### What is required
State how many lines of the listing below contain the word "pour", giving only the number.

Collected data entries
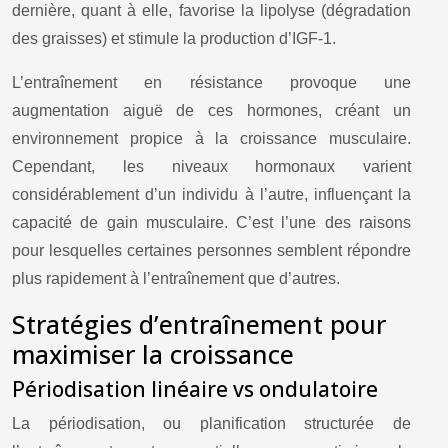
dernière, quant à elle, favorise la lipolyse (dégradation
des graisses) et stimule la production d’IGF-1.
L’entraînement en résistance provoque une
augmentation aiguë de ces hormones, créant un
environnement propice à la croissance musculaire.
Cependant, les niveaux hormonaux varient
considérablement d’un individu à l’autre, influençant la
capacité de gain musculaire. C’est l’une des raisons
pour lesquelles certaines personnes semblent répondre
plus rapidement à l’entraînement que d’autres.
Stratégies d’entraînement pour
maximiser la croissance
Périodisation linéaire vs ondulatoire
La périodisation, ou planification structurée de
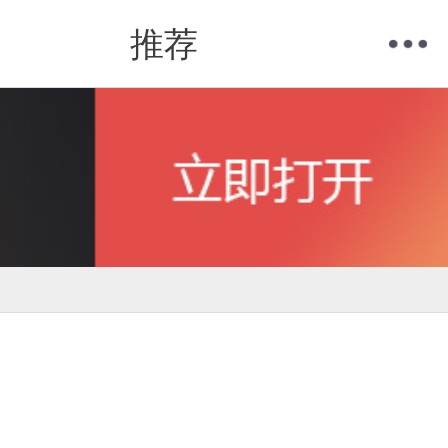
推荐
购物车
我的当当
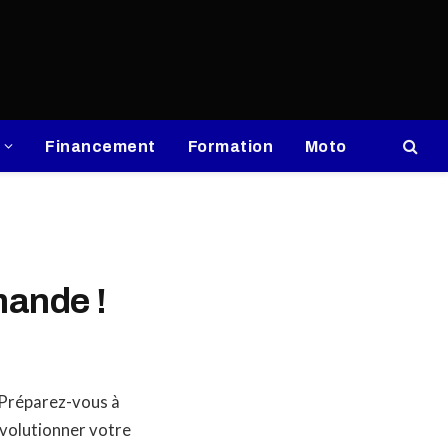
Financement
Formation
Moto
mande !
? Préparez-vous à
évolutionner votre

* * *

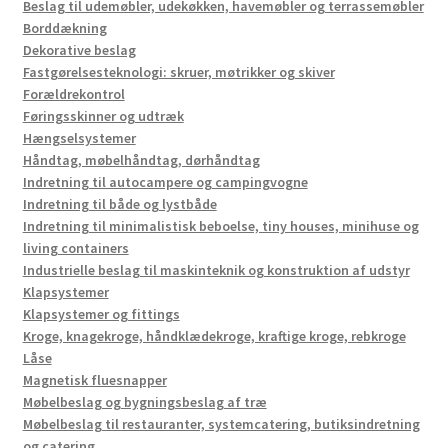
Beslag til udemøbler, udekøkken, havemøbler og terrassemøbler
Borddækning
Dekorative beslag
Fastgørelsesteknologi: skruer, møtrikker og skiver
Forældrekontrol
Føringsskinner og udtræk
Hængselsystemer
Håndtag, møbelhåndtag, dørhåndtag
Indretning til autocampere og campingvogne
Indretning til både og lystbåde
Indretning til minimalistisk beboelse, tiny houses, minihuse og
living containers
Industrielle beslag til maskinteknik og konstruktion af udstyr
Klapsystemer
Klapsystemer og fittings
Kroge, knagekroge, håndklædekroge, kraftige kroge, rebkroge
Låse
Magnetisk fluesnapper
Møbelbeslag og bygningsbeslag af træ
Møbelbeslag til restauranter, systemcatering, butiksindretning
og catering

### Answer space
2